(TASK PROMPT) Pull out each line of the listing that contains the string "main". Uppercase and lowercase count as different.

(PROVIDED ENTRIES)
Begin

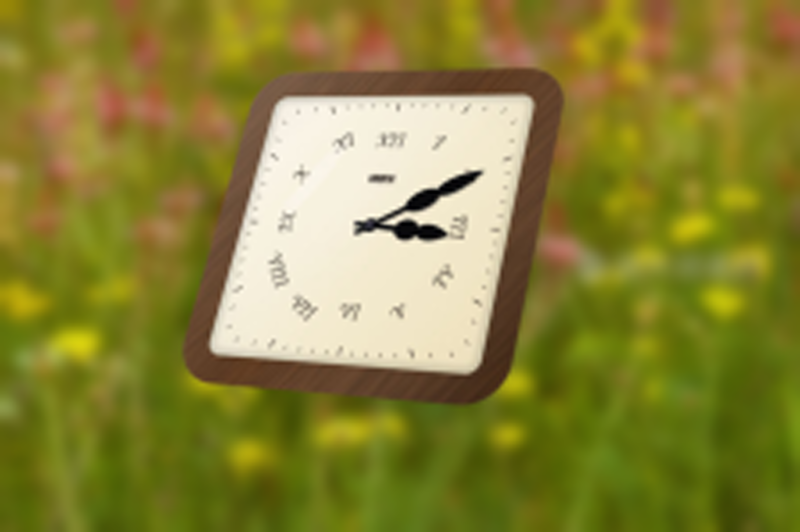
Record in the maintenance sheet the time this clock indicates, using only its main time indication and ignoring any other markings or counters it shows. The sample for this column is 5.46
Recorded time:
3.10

End
Begin

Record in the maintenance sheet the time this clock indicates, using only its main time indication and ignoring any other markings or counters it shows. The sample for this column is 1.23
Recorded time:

End

(SOLUTION TO THIS TASK)
Record in the maintenance sheet the time this clock indicates, using only its main time indication and ignoring any other markings or counters it shows. The sample for this column is 5.46
Record in the maintenance sheet the time this clock indicates, using only its main time indication and ignoring any other markings or counters it shows. The sample for this column is 1.23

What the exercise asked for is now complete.